Ce document, réalisé par les services de l’État, sans connaissance du terrain, sans concertation, avait accouché au final d'un document imposé, ne tenant aucun compte de la réalité de Bormes-les-Mimosas.

Nous avons dû l'appliquer, mais aussi l'intégrer à nos réflexions en matière d'urbanisme et notamment la révision de notre PLU, engagée de prime abord afin de minimiser les effets pervers de  la loi ALUR ainsi que le Grenelle II de l'environnement.

Ce PPRIF, a été attaqué. Le Tribunal Administratif l'a dans un premier temps confirmé, avant que la Cours Administrative d'Appel de Marseille ne l'annule en novembre dernier.
Hasard du calendrier, cette décision est tombée en pleine enquête publique du PLU. Si sur le fond, je suis, avec mes élus, très satisfait que ce document, élaboré sans l'expertise des gens de terrain ait été annulé, sur la forme, cela fait quatre années que nous travaillons notre PLU en tenant compte des contraintes imposées par le PPRIF.
Si tout notre travail n'est pas remis en cause, une partie non négligeable est basée sur des règles qui ne sont plus en vigueur.


Sans vouloir entrer dans les détails, à ce stade, quatre types d'incidences sont identifiées sans qu'on connaisse complètement l'étendue réelle de cette annulation. Les incidences sur les permis de construire dont certains avaient été refusés pour des motifs liés au PPRIF. De plus, le PPRIF prescrivait un certain nombre de travaux d'aménagement à réaliser par la commune, dont certains étaient obligatoires. Il va falloir étudier l'intérêt et la pertinence de leur poursuite. La modification majeure envisagée à ce jour est le retour à une Obligation Légale de Débroussaillement de 50 mètres autour des bâtis et non 100 mètres, quelle que soit la destination ou l'usage du bâti.
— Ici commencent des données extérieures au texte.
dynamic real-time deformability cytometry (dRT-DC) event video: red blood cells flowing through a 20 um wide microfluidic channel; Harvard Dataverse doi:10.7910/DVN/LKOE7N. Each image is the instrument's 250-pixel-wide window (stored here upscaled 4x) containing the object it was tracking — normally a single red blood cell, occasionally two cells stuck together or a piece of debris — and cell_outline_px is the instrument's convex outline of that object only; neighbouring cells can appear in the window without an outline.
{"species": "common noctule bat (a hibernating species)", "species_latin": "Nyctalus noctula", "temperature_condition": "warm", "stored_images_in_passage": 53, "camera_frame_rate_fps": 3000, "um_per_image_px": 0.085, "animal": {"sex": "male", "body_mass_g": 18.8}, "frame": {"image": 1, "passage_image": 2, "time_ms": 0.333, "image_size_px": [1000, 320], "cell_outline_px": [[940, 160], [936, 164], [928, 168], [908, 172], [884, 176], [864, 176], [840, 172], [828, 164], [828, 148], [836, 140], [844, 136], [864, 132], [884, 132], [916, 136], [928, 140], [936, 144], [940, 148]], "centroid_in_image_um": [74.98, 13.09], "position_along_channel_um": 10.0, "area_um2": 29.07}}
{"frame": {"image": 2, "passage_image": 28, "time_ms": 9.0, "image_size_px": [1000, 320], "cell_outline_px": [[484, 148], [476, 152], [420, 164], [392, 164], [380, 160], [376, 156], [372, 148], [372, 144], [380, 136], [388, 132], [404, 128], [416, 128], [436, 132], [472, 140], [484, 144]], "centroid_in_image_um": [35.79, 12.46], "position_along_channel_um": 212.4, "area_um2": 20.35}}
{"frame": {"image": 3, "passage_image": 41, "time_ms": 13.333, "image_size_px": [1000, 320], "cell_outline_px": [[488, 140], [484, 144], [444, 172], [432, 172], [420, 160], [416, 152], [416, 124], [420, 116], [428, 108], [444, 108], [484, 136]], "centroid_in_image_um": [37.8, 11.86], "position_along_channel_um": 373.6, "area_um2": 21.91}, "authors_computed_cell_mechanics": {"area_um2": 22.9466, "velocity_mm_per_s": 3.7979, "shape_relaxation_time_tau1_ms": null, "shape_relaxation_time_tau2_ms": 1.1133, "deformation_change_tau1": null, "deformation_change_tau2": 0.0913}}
Pour autant ce débroussaillement accru a montré son efficacité lors des incendies de 2017. Certains propriétaires ou domaines ont déjà réalisé ce débroussaillement à 100 m, il est vraiment recommandé de conserver les ouvrages existants, car maintenant que le plus gros est fait, le coût d'entretien est bien moindre. Enfin, cette annulation du PPRIF porte un effet important sur notre PLU. Le suspendre, devrait nous permettre de mettre en conformité notre projet sur la base des échanges et prescriptions que nous donnerons les services de l’État. En cas de désaccord et si des modifications étaient nécessaires au point de bouleverser le futur PLU, je serai dans l'obligation de remettre la procédure de révision le temps d'avoir des indications claires et irréfutables.


Alors je le sais, mes services le savent, ce retard qui pourra aller de quelques mois à 2 ans va reculer des projets attendus par certains depuis parfois fort longtemps.
J'en suis le premier désolé, nous avions travaillé pour leur permettre de réaliser leurs aménagements, nous avions partagé leurs attentes, nous comprenons leur frustration. Ce retard freinerait aussi la croissance économique de certaines zones, mais des décisions hâtives comporteraient encore plus de risques et pourraient éloigner encore plus durablement toutes perspectives de développement.

Quant à un futur PPRIF, Il y a de fortes chances que la préfecture souhaite élaborer un nouveau document.
Mais, je préviens les différents services de l’État. Ce nouveau PPRIF devra être fait en concertation avec la commune, ses services, ses élus. Si l'on tente de nous l'imposer, nous ne le voterons pas (...) ».